Esercizi da svolgere
1) Riporti fedelmente dall'articolo sul Premio Parodi tutto ciò che va da “Premio Parodi, presente” fino a “già il presente?).”.
2) Nell'articolo sul Premio Parodi, quale anno costituiva l'orizzonte di riferimento delle profezie formulate durante la tavola rotonda?
3) Scriva il seguito dell'articolo sul Premio Parodi, partendo subito dopo la sua ultima frase.

Testo riportato
++++++++++

Premio Parodi, presente e futuro
Il racconto dell'edizione 2016, fra profezie e certezze
Descriviamo spesso il futuro della musica come una puntata di The Walking Dead, in cui pochi sopravvissuti si aggirano in una terra ostile armati di machete e mazze da baseball, facendo fuori quel che resta del vecchio mondo (in forma di zombie putrescenti) e ammazzandosi selvaggiamente fra loro. (O forse è già il presente?).
Come dopo sette stagioni di ammazzamenti, in realtà, la formula comincia a essere piuttosto logora. Lo stesso vale per i discorsi sulla musica, se si considera come paure millenaristiche sulla fine di * [a scelta, a seconda del momento storico: la musica dal vivo, il disco, l’audiocassetta, la sinfonia, il cilindro di cera] si ripetano ciclicamente da quando se ne può avere traccia.
È insomma ora di inventare un nuovo modo di immaginare il futuro della musica: da qui si è partiti per la seconda edizione del convegno internazionale organizzato dal Premio Andrea Parodi di Cagliari, dedicato all’immaginare la world music fra vent’anni. Il discorso su come sarà il futuro della musica del mondo è particolarmente interessante per diversi motivi, in un momento storico in cui assistiamo a spostamenti di grandi masse di persone, associate a una crescente disponibilità di accesso a informazioni, dati e soprattutto suoni da ogni parte del globo. In un recente libro, Jace Clayton (alias DJ Rupture) ha definito “World music 2.0” il complesso e vario bricolage che in molte parti del pianeta sta producendo musica davvero nuova, per come nasce, è fruita e per gli scopi che si prefigge…
È affascinante che – contro molti pronostici – la partecipatissima tavola rotonda del convegno abbia, nell’immaginare quello che sarà, rinunciato (quasi) esclusivamente ai terrori millenaristici: fra gli intervenuti c’erano Ciro De Rosa (Blogfoolk), Marco Lutzu e Ignazio Macchiarella (etnomusicologi dell’Università di Cagliari), Dario Zigiotto (operatore culturale), Riccardo Tesi (musicista) e Thorsten Bednarz (Deutschlandradio Kultur), con il coordinamento di chi scrive. Le profezie sono state molte: l’orizzonte di riferimento era il 2037, anno che segnerà il cinquantesimo anniversario dell’introduzione dell’etichetta world music sul mercato, e il trentennale del Premio Parodi. Nuovi generi sono stati immaginati (il combat tango, la tamarrata nera, il fado chaabi, la pizzica pizzica pizzica…), si sono pronosticati revival di strumenti oggi poco suonati (su tumbarinu sardo) e di medium musicali desueti (lo Stereo 8); si è proposto un futuro senza critici musicali (ma non è necessariamente una distopia) e pensate nuove funzioni per la musica… Si è parlato di marketing e della necessità “sentimentale” di recuperare un certo tipo di rapporto con il fare musica.

++++++++++

Righe di dati

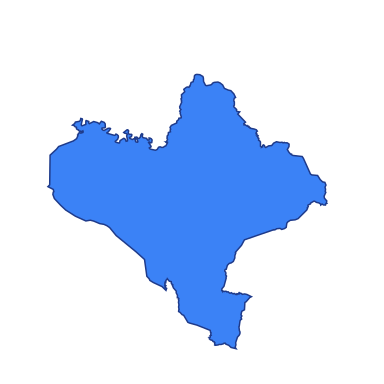 Nam Phong, Khon Kaen, Thailand, rotated 130°
{"feature_id": "78962969B93047350456374", "entity_name": "Nam Phong", "entity_type": "district", "adm_level": 2, "iso_a3": "THA", "parent_name": "Thailand", "parent_adm1": "Khon Kaen", "projection": "natural_earth1", "projection_center": [102.881, 16.697], "detail": "fine", "context": "isolated", "style": "filled", "palette": "blue", "viewbox_px": 384, "rotation_deg": 130, "n_neighbors": 0, "source": "geoboundaries", "source_scale": "gbopen_adm2", "svg_char_len": 6016}
<svg xmlns="http://www.w3.org/2000/svg" viewBox="0 0 384 384"><g transform="rotate(130 192 192)"><path d="M100.6,93.8L99.2,96.4L100.3,98.5L100.1,101.7L98.6,106.4L101.9,111.2L102.1,112.8L94.6,128.3L94.0,130.4L99.2,138.3L99.4,139.6L99.0,140.1L99.6,140.7L99.3,143.1L98.2,146.3L94.9,146.9L92.9,148.4L93.1,150.6L94.6,152.5L94.7,153.2L95.8,153.8L96.0,155.0L97.5,156.4L99.2,159.6L102.1,160.9L105.2,160.8L107.3,162.9L110.5,164.1L110.6,165.1L109.8,166.5L110.0,167.6L110.8,167.8L112.0,167.0L113.2,167.5L112.7,167.9L112.9,169.0L109.7,171.7L109.3,173.1L109.6,174.2L108.0,175.3L108.2,176.4L107.4,176.8L107.5,177.8L106.4,177.8L106.7,178.5L106.3,179.1L106.7,179.5L105.7,179.9L105.8,180.8L104.1,181.3L103.4,181.1L103.0,182.7L103.7,184.7L105.7,188.4L105.4,188.6L105.7,189.8L105.4,189.7L105.2,190.8L105.7,191.4L105.5,191.9L105.9,191.9L106.2,192.8L106.4,194.8L107.1,195.2L106.3,196.3L104.1,195.9L102.9,207.0L100.0,207.0L101.4,209.2L101.0,210.3L100.1,210.9L99.9,214.5L99.4,215.3L98.2,215.4L95.7,217.5L95.4,218.5L94.3,219.3L92.9,219.9L91.6,219.4L89.9,223.1L89.4,227.4L90.6,229.7L91.8,233.8L90.3,237.3L90.4,240.7L91.1,242.8L93.8,245.5L95.4,246.2L97.1,246.1L98.2,246.7L101.1,249.1L101.6,250.2L99.9,254.2L97.4,256.5L96.5,257.9L97.1,261.4L98.8,263.9L100.0,264.8L101.5,264.8L104.0,263.0L104.9,263.1L106.7,262.0L108.7,263.1L112.2,261.6L112.5,262.0L113.8,261.6L114.4,262.9L115.4,263.6L118.6,264.3L119.9,262.0L124.3,262.6L126.7,260.3L127.8,260.3L128.4,258.9L129.1,258.8L129.7,257.7L134.7,256.2L135.7,255.0L135.9,253.5L138.0,253.4L138.3,252.2L139.3,251.7L141.4,248.4L142.2,248.0L144.0,249.5L145.0,248.8L147.5,249.2L148.9,248.1L154.2,250.6L156.6,250.4L157.6,248.7L158.6,248.6L159.7,247.2L161.6,248.3L163.5,247.0L165.2,247.0L166.1,246.0L166.8,245.9L167.3,244.6L169.5,244.0L169.6,243.6L170.2,244.1L169.9,243.2L170.6,243.5L170.5,242.3L173.5,241.7L174.7,242.4L176.2,242.7L177.3,243.8L177.9,245.5L179.2,246.4L181.7,246.0L183.5,246.8L185.9,251.4L186.0,252.5L185.6,253.1L184.0,252.4L183.3,252.7L181.9,257.2L181.2,257.0L180.9,255.2L180.0,254.6L177.8,256.0L177.4,257.3L177.7,258.8L178.2,259.6L179.5,258.4L180.6,259.0L180.7,259.7L180.1,261.3L181.8,264.3L181.5,265.8L179.4,266.9L179.5,267.9L180.8,268.0L183.5,266.8L185.0,267.0L185.6,267.7L185.4,269.6L186.9,271.0L187.4,270.5L187.0,268.1L188.0,266.0L188.8,265.7L189.6,266.8L189.6,267.6L188.4,269.2L188.2,270.2L188.6,270.8L190.2,271.5L190.9,274.3L190.4,274.9L188.5,274.0L186.9,274.7L186.7,275.4L188.0,277.0L188.1,278.2L187.3,279.1L185.9,279.8L185.6,281.2L186.3,281.8L190.3,282.6L190.3,281.6L189.5,279.9L189.5,278.7L191.1,278.1L193.5,274.9L194.4,274.3L195.5,275.1L194.6,276.7L194.4,278.0L194.8,278.8L198.8,280.1L201.0,279.1L201.6,279.7L202.8,282.3L202.8,283.0L202.5,283.4L199.6,282.8L197.2,283.7L196.3,284.7L196.2,286.4L196.5,287.5L197.8,287.4L198.5,287.9L201.6,294.8L201.3,295.3L199.7,294.8L196.2,295.0L195.8,295.2L195.9,295.9L197.1,297.2L201.3,298.9L201.8,299.8L201.7,301.6L200.8,302.0L199.0,300.2L198.1,300.0L195.6,302.3L195.1,304.0L196.1,306.9L199.4,306.8L199.5,308.8L201.2,312.6L205.7,314.6L205.5,315.6L204.3,316.4L205.3,319.0L205.8,319.0L208.5,316.8L212.0,318.8L212.0,319.5L211.5,320.2L206.7,322.7L206.5,323.3L207.2,324.5L208.8,323.6L210.1,323.6L213.4,326.3L215.0,325.9L217.6,326.5L216.9,324.8L217.2,323.6L216.7,322.1L217.8,321.2L217.9,320.1L217.4,318.9L217.7,318.6L217.8,316.9L217.5,316.4L216.9,316.4L216.7,315.4L215.3,314.9L215.6,314.3L216.5,313.8L218.4,315.0L219.1,316.4L220.1,316.7L221.0,316.2L221.9,316.3L222.2,315.6L225.3,314.7L229.1,315.7L242.9,323.4L246.2,323.3L255.0,324.4L278.0,305.6L280.5,305.8L279.2,299.9L280.6,298.0L281.3,298.2L283.3,297.0L285.5,293.2L286.6,284.0L287.0,277.1L285.5,265.8L282.4,254.7L279.0,251.8L277.5,248.7L275.5,242.3L273.4,238.7L272.5,235.5L272.2,232.2L274.1,222.1L273.8,196.5L274.2,185.0L285.6,172.4L286.0,169.1L286.8,167.4L286.2,163.4L283.7,154.1L284.1,148.7L282.1,149.5L282.4,151.0L282.1,151.5L281.6,151.4L281.3,152.5L280.5,152.0L280.3,153.3L279.4,154.1L278.6,153.8L278.4,154.6L277.6,154.3L277.5,154.8L275.8,155.2L275.1,154.9L274.3,155.2L274.9,152.1L274.0,150.3L275.4,148.9L275.4,147.9L275.8,147.7L275.5,147.0L276.3,146.6L277.4,144.6L278.1,140.3L279.4,139.3L280.4,136.8L282.4,135.3L282.0,134.6L282.2,133.5L283.2,133.2L283.6,132.4L285.2,131.5L286.9,129.4L288.7,128.4L290.3,126.4L290.8,126.4L292.2,125.4L291.9,124.0L292.3,120.7L291.8,119.1L294.5,111.4L294.0,109.7L290.8,102.7L286.3,89.1L287.7,87.4L287.6,87.0L289.4,85.8L289.5,85.3L290.4,85.8L290.9,85.1L291.7,84.7L292.4,85.3L292.4,84.8L293.3,84.4L293.4,82.9L292.6,81.0L293.0,79.9L292.5,78.8L292.8,78.5L292.7,77.7L293.4,77.4L294.0,76.3L294.6,76.3L294.6,75.8L292.4,73.7L291.4,73.3L290.1,71.7L287.8,70.2L287.2,70.3L286.4,69.2L286.8,68.3L285.8,65.3L286.0,62.2L283.7,57.5L283.2,59.1L280.9,60.1L279.4,61.7L273.9,63.9L271.4,63.8L269.8,64.2L268.4,65.2L267.7,66.6L265.0,69.5L264.5,69.5L260.0,72.3L258.9,72.6L257.4,72.3L256.7,73.8L254.9,74.1L254.6,75.5L251.4,77.2L248.5,76.1L242.6,80.5L241.4,80.0L235.7,79.9L234.0,79.2L235.2,84.1L236.3,86.2L238.1,87.7L237.9,88.8L238.6,89.9L238.5,90.7L239.3,90.7L239.3,91.0L240.0,90.5L240.7,91.7L241.4,91.6L241.5,92.3L241.9,92.0L242.3,92.4L242.6,94.6L243.2,94.7L243.7,95.4L243.9,97.2L244.6,97.4L245.3,98.3L245.2,100.1L246.2,101.2L246.1,101.9L246.9,103.0L247.7,103.4L248.0,105.0L248.4,104.8L248.1,105.5L248.4,105.9L246.8,106.9L243.7,106.9L236.1,110.4L235.3,111.2L234.2,111.5L233.9,112.9L232.3,113.9L231.8,114.7L231.6,116.0L230.9,116.6L229.9,116.7L229.2,116.1L225.4,117.8L222.8,117.6L221.1,116.4L218.6,115.7L215.0,116.8L213.3,118.2L210.5,119.3L210.3,120.0L201.1,119.8L194.9,121.1L168.3,105.1L168.4,104.8L167.0,103.8L165.9,103.7L163.3,101.2L163.0,99.2L160.5,97.6L158.5,97.1L155.0,99.3L153.3,99.4L150.5,98.5L147.0,95.1L144.2,93.6L132.1,92.5L130.3,93.0L130.1,93.5L128.5,93.5L128.0,94.4L127.3,94.7L125.0,93.6L124.2,94.0L120.8,92.8L120.2,92.1L120.0,90.1L118.8,87.8L118.6,85.6L119.2,85.0L117.6,84.6L117.4,82.9L116.2,81.4L115.2,82.0L114.0,81.4L113.9,82.1L112.2,83.0L111.6,86.6L110.3,88.1L106.2,89.3L106.0,90.2L104.0,91.5L102.8,93.2L100.6,93.8Z" fill="#3b82f6" stroke="#1e3a8a" stroke-width="1.5"/></g></svg>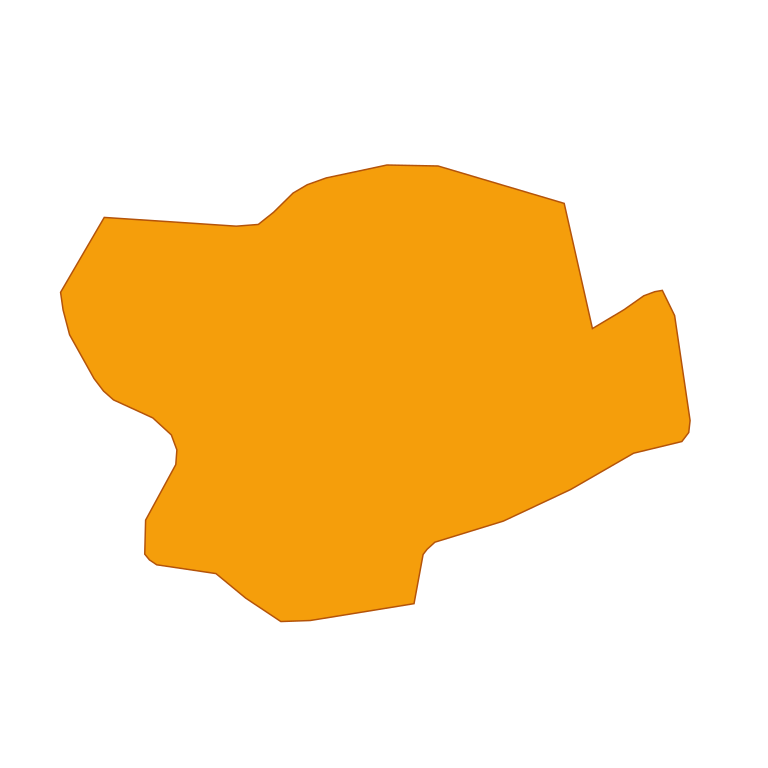 SVG path tracing the border of Phnom Penh, rotated 78°
{"feature_id": "KHM-1789", "entity_name": "Phnom Penh", "entity_type": "Municipality", "adm_level": 1, "iso_a3": "KHM", "parent_name": "Cambodia", "parent_adm1": "", "projection": "mercator", "projection_center": [104.875, 11.558], "detail": "fine", "context": "isolated", "style": "filled", "palette": "amber", "viewbox_px": 768, "rotation_deg": 78, "n_neighbors": 0, "source": "natural_earth", "source_scale": "10m", "svg_char_len": 704}
<svg xmlns="http://www.w3.org/2000/svg" viewBox="0 0 768 768"><g transform="rotate(78 384 384)"><path d="M377.5,85.5L483.4,92.2L494.8,96.0L502.2,104.6L503.6,154.3L526.0,223.4L542.9,295.7L549.3,367.1L554.7,376.3L558.9,381.2L605.1,400.3L600.0,505.4L594.9,534.3L564.7,563.8L534.5,587.8L513.6,643.9L507.3,650.0L500.7,653.4L467.6,645.5L419.5,604.4L405.4,600.3L389.6,602.6L369.1,617.2L343.3,651.9L332.6,659.8L318.4,666.5L270.5,681.3L244.8,682.5L227.1,681.3L162.9,623.0L198.9,495.7L201.8,473.8L193.0,456.2L178.3,433.2L173.1,417.6L170.4,397.6L170.4,335.6L182.0,285.8L244.8,170.2L373.1,168.6L361.3,134.0L351.7,111.5L350.0,99.9L350.3,92.3L377.5,85.5Z" fill="#f59e0b" stroke="#b45309" stroke-width="1.5"/></g></svg>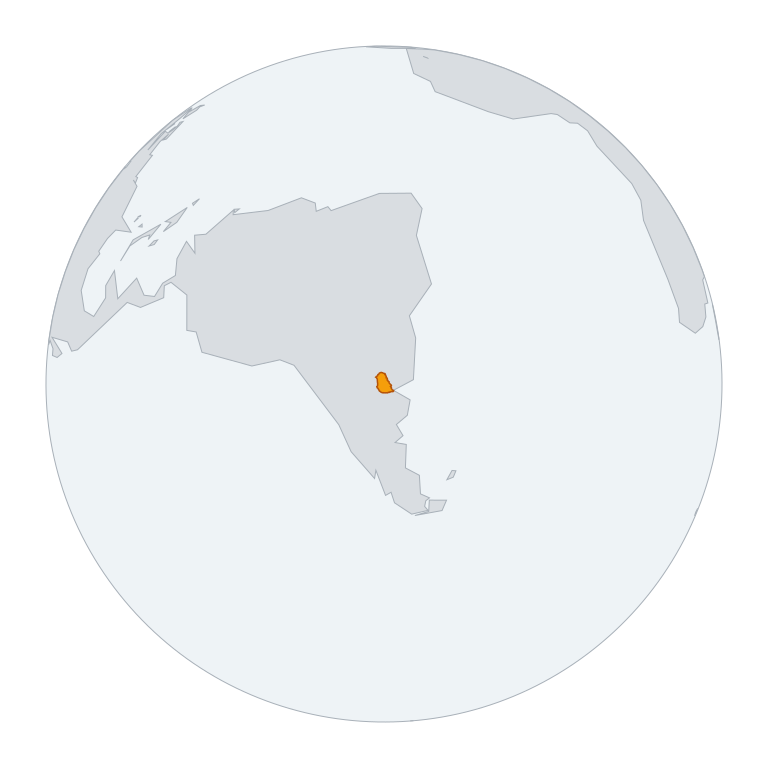 Entre Ríos highlighted on a globe, orthographic projection, rotated 323°
{"feature_id": "ARG-1309", "entity_name": "Entre Ríos", "entity_type": "Province", "adm_level": 1, "iso_a3": "ARG", "parent_name": "Argentina", "parent_adm1": "", "projection": "orthographic", "projection_center": [-59.178, -32.1], "detail": "fine", "context": "on_globe", "style": "filled", "palette": "amber", "viewbox_px": 768, "rotation_deg": 323, "n_neighbors": 0, "source": "natural_earth", "source_scale": "10m", "svg_char_len": 5891}
<svg xmlns="http://www.w3.org/2000/svg" viewBox="0 0 768 768"><g transform="rotate(323 384 384)"><circle cx="384" cy="384" r="338" fill="#eef3f6" stroke="#a8b0b8"/><path d="M305.0,55.5L308.3,54.7L305.2,55.7L309.0,55.7L315.7,53.8L315.1,53.3L328.4,50.7L328.2,50.7L372.7,46.3L375.4,46.3L396.1,47.4L396.6,48.0L380.8,49.1L356.8,50.0L336.2,55.0L361.4,50.6L362.4,53.6L367.6,54.0L374.4,53.6L378.6,52.2L381.4,53.4L357.6,57.4L354.7,56.3L362.3,54.8L351.0,55.6L334.9,59.9L336.7,62.0L310.6,69.0L311.5,70.8L306.4,73.9L306.6,70.2L305.7,77.5L275.3,92.8L273.4,110.6L262.4,99.6L250.7,101.4L236.1,106.3L235.4,109.0L217.0,113.8L198.5,127.0L188.7,145.2L192.8,155.4L213.5,147.7L221.0,137.9L237.0,131.2L222.7,155.7L250.2,150.6L245.8,168.7L253.4,176.0L267.9,170.3L282.7,171.8L294.1,159.3L312.1,151.2L311.7,165.8L322.3,151.2L331.9,157.2L368.3,154.5L365.4,158.0L395.9,175.7L430.1,185.6L438.0,198.1L433.8,205.3L445.9,208.6L446.1,213.7L495.0,229.0L520.5,247.9L520.0,266.8L499.3,284.8L482.1,332.7L445.3,344.8L437.0,366.3L410.1,398.2L387.7,394.7L395.3,412.4L383.8,423.0L369.5,423.8L368.1,436.7L357.6,437.4L365.4,445.7L350.6,463.9L357.3,478.2L347.0,493.7L351.8,502.3L347.1,502.4L342.8,506.2L343.1,511.4L327.8,504.6L320.9,485.2L324.5,474.7L318.2,473.9L325.6,448.0L319.6,453.8L317.0,418.3L323.4,389.3L323.4,314.9L315.4,302.0L289.3,290.1L257.7,249.1L265.3,229.4L258.8,222.5L280.1,194.3L275.1,174.6L267.7,173.3L260.0,182.5L235.6,176.3L228.0,164.3L159.8,172.2L154.3,169.8L156.7,160.0L147.0,146.9L145.2,165.8L138.9,166.1L136.4,161.7L140.9,156.6L143.5,148.4L139.7,150.8L142.5,147.6L159.6,131.3L177.8,116.2L197.1,102.5L217.2,90.1L238.2,79.2L259.9,69.7L282.2,61.8L305.0,55.5ZM270.4,117.9L302.0,122.1L282.7,126.7L286.6,124.0L278.9,121.3L264.1,120.8L247.6,127.2L270.4,117.9ZM287.4,103.7L281.8,104.2L287.5,103.0L287.4,103.7ZM354.2,520.0L329.5,507.6L343.0,512.7L350.3,504.0L364.0,514.4L354.2,520.0ZM376.6,498.3L386.3,494.0L389.2,496.6L383.2,500.1L376.6,498.3ZM608.2,131.2L611.4,134.7L604.8,130.1L591.9,120.4L572.6,103.9L580.6,109.2L608.2,131.2ZM706.7,484.3L704.4,491.2L701.2,492.6L691.4,514.2L688.3,513.2L681.4,524.2L673.2,530.0L663.2,530.8L657.1,512.6L664.7,500.9L673.7,471.3L689.7,409.6L699.7,391.8L702.5,373.0L697.2,322.2L699.0,304.3L695.5,292.2L689.6,287.3L684.6,273.1L680.2,268.6L646.6,250.1L631.2,229.3L600.8,181.3L603.2,170.3L594.6,153.9L603.7,129.5L615.7,139.2L625.4,147.6L641.7,165.5L656.8,184.5L670.4,204.6L682.5,225.6L693.1,247.4L702.1,269.9L709.4,293.0L715.1,316.6L719.1,340.5L721.4,364.6L721.9,388.9L720.7,413.1L717.7,437.1L713.0,460.9L706.7,484.3ZM612.4,145.9L615.0,149.9L615.0,150.0L612.4,145.9ZM369.5,154.3L373.8,157.1L367.9,157.3L369.5,154.3ZM279.4,132.4L286.4,131.3L289.9,132.7L284.4,134.3L279.4,132.4ZM339.8,124.4L348.1,125.0L339.2,126.6L339.8,124.4ZM307.1,122.7L333.1,124.6L315.8,130.2L299.5,129.5L311.1,126.7L307.1,122.7ZM282.8,110.8L287.0,110.7L285.3,113.1L282.8,110.8ZM291.5,103.0L289.8,103.5L287.9,102.3L291.5,103.0ZM363.8,53.3L365.8,53.1L372.5,53.0L368.9,53.6L363.8,53.3ZM405.0,51.1L408.7,53.3L403.6,51.8L399.2,52.6L383.0,51.2L396.1,48.3L393.1,49.5L405.0,51.1ZM365.1,49.8L373.9,50.2L363.7,49.9L365.1,49.8ZM559.7,672.1L552.7,676.1L556.1,673.8L559.7,672.1ZM679.2,548.5L678.1,550.3L682.2,542.1L689.8,527.3L694.2,518.1L679.2,548.5ZM202.2,668.8L204.4,670.3L205.0,670.6L202.2,668.8Z" fill="#d9dde1" stroke="#a8b0b8" stroke-width="1"/><path d="M388.9,386.1L388.8,386.3L388.7,386.6L388.8,387.3L388.9,387.7L388.9,388.3L389.0,388.4L389.1,388.7L389.1,388.9L389.1,389.1L389.1,389.5L388.9,389.8L388.7,389.9L387.9,389.8L387.7,389.8L387.7,390.0L387.8,390.0L387.7,390.2L387.7,390.3L387.7,390.6L387.8,390.9L387.8,391.1L387.7,391.1L387.5,391.3L387.4,391.5L387.2,392.0L387.2,392.5L387.2,392.8L387.1,393.3L387.1,393.5L387.2,393.9L387.5,394.3L387.5,394.5L387.6,394.8L387.6,395.1L387.6,395.3L387.3,395.3L386.9,395.5L386.6,395.5L386.4,395.4L385.9,394.9L385.6,394.8L385.3,394.5L384.9,394.3L384.7,394.2L384.1,394.2L383.9,394.0L383.7,394.0L383.7,393.9L383.6,393.7L383.4,393.6L382.9,393.7L382.7,393.5L382.5,393.3L382.3,393.2L382.0,393.3L381.9,393.3L381.7,393.3L381.1,392.9L380.8,392.6L380.7,392.5L380.6,392.4L380.4,392.3L380.2,392.2L379.4,391.6L378.7,391.0L378.5,390.8L378.3,390.8L378.2,390.7L378.1,390.4L377.9,390.3L377.5,390.1L377.2,389.7L377.1,389.3L377.0,389.2L376.9,389.1L376.6,388.5L376.5,388.2L376.4,387.5L376.4,387.4L376.1,387.0L376.1,386.9L376.1,386.7L376.2,386.3L376.3,386.2L376.3,385.7L376.3,385.4L376.4,385.1L376.4,384.8L376.4,384.5L376.4,384.4L376.6,384.0L376.6,383.9L376.6,383.7L376.4,383.4L376.3,383.2L376.3,382.9L376.5,382.7L376.5,382.3L376.6,382.2L376.6,381.9L376.7,381.7L376.8,381.7L377.0,381.7L377.4,381.7L377.5,381.7L377.8,381.5L378.0,381.4L378.1,381.2L378.4,380.8L378.5,380.7L378.7,380.4L378.8,380.3L378.9,380.2L379.0,380.2L379.3,379.7L379.5,379.1L379.8,378.9L380.1,378.2L380.4,377.8L380.6,377.4L380.9,377.1L381.0,376.9L381.3,376.5L381.6,376.0L381.6,375.8L381.6,375.5L381.6,375.4L381.7,375.1L381.7,374.7L381.8,374.4L381.6,374.0L381.6,373.9L381.5,373.6L382.0,373.6L382.3,373.4L382.5,373.5L382.9,373.4L383.2,373.5L383.7,373.6L384.1,373.4L384.4,373.1L384.7,372.9L384.8,372.8L385.0,372.8L385.3,372.9L385.5,373.0L386.0,372.9L386.8,372.5L387.0,372.5L387.3,372.7L387.7,372.7L388.7,373.0L388.8,373.1L388.9,373.4L389.0,373.5L389.4,373.9L389.6,374.1L389.7,374.3L389.8,374.6L390.0,375.1L390.6,375.8L390.9,376.0L391.0,376.2L391.0,376.3L391.0,376.5L391.0,376.8L390.9,377.0L390.5,377.1L390.4,377.1L390.4,377.3L390.6,377.6L390.7,377.9L390.6,378.1L390.5,378.3L390.4,378.6L390.4,378.8L390.4,379.0L390.3,379.3L390.2,379.3L390.1,379.5L390.0,379.8L389.9,380.0L389.7,380.1L389.5,380.3L389.7,380.5L389.9,380.6L390.0,380.8L390.0,381.1L390.0,381.3L389.7,382.2L389.6,382.3L389.2,382.4L389.1,382.5L388.9,382.7L388.9,382.8L389.1,383.1L389.1,383.3L389.2,383.5L389.1,383.8L389.1,384.0L388.9,384.3L389.0,384.5L389.3,384.9L389.4,385.1L389.4,385.3L389.0,385.7L388.9,386.0L388.9,386.1Z" fill="#f59e0b" stroke="#b45309" stroke-width="1.5"/></g></svg>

++++++++++

Risposte in ordine
1)
Premio Parodi, presente e futuro
Il racconto dell'edizione 2016, fra profezie e certezze
Descriviamo spesso il futuro della musica come una puntata di The Walking Dead, in cui pochi sopravvissuti si aggirano in una terra ostile armati di machete e mazze da baseball, facendo fuori quel che resta del vecchio mondo (in forma di zombie putrescenti) e ammazzandosi selvaggiamente fra loro. (O forse è già il presente?).

2) Il 2037.

3)
Qual è dunque il futuro della world music? Musica di nicchia per pochi ascoltatori colti o nuova popular music per grandi masse di persone? Raccolte le profezie, non vediamo l’ora di vedere che cosa succederà.
Nell’attesa, è per fortuna parso evidente a tutti come il Premio Parodi fosse il luogo e il momento giusto per tentare questo genere di esercizi di fantamusicologia: non c’è, oggi, una posizione migliore da cui contemplare il presente della world music, almeno in Italia. Qui, e da qui, si costruirà molto probabilmente il suo futuro.
Se il futuro è incerto, il presente sembra più roseo di quanto siamo disposti ad ammettere, almeno da un punto di vista artistico. L’edizione 2016 del Premio – a dieci anni esatti dalla morte di Andrea Parodi – ha visto un netto miglioramento del livello medio delle proposte, con alcune punte di vera eccellenza. La partecipazione in gara dei Mau Mau (che dunque hanno inviato il loro brano al vaglio della commissione, come oltre 200 musicisti hanno fatto) ha alla vigilia stupito qualcuno. In effetti – e il loro live al Premio lo ha dimostrato – non sarebbe stato strano averli come ospiti.
Tuttavia, la presenza di Morino & co. va a merito sia dei Mau Mau che del Premio stesso. I primi si sono messi in gioco fra artisti meno affermati di loro, spesso a inizio carriera, mostrando carisma e mestiere, e aggiudicandosi il premio come miglior testo per “8000 km” (ex aequo con Claudia Crabuzza) e il premio della critica (ex aequo con Domo Emigrantes), oltre a una menzione della Fondazione per la migliore cover di Andrea Parodi fra quelle presentate – una liberissima versione piemontese di “Balai”, ben riuscita. Il Premio, dal canto suo, ha dimostrato che può attrarre anche nomi affermati: un passaggio importante nel percorso di crescita della Fondazione Parodi e dei suoi progetti. È bene inoltre non dimenticare che, Mau Mau a parte, fra i dieci finalisti c’erano diversi nomi noti del circuito, da tempo sulla scena magari con altre formazioni: Claudia Crabuzza – anche Premio Tenco 2016 – con Chichimeca, Antonio Fraioli di Vesevo con Spaccanapoli, e altri ancora.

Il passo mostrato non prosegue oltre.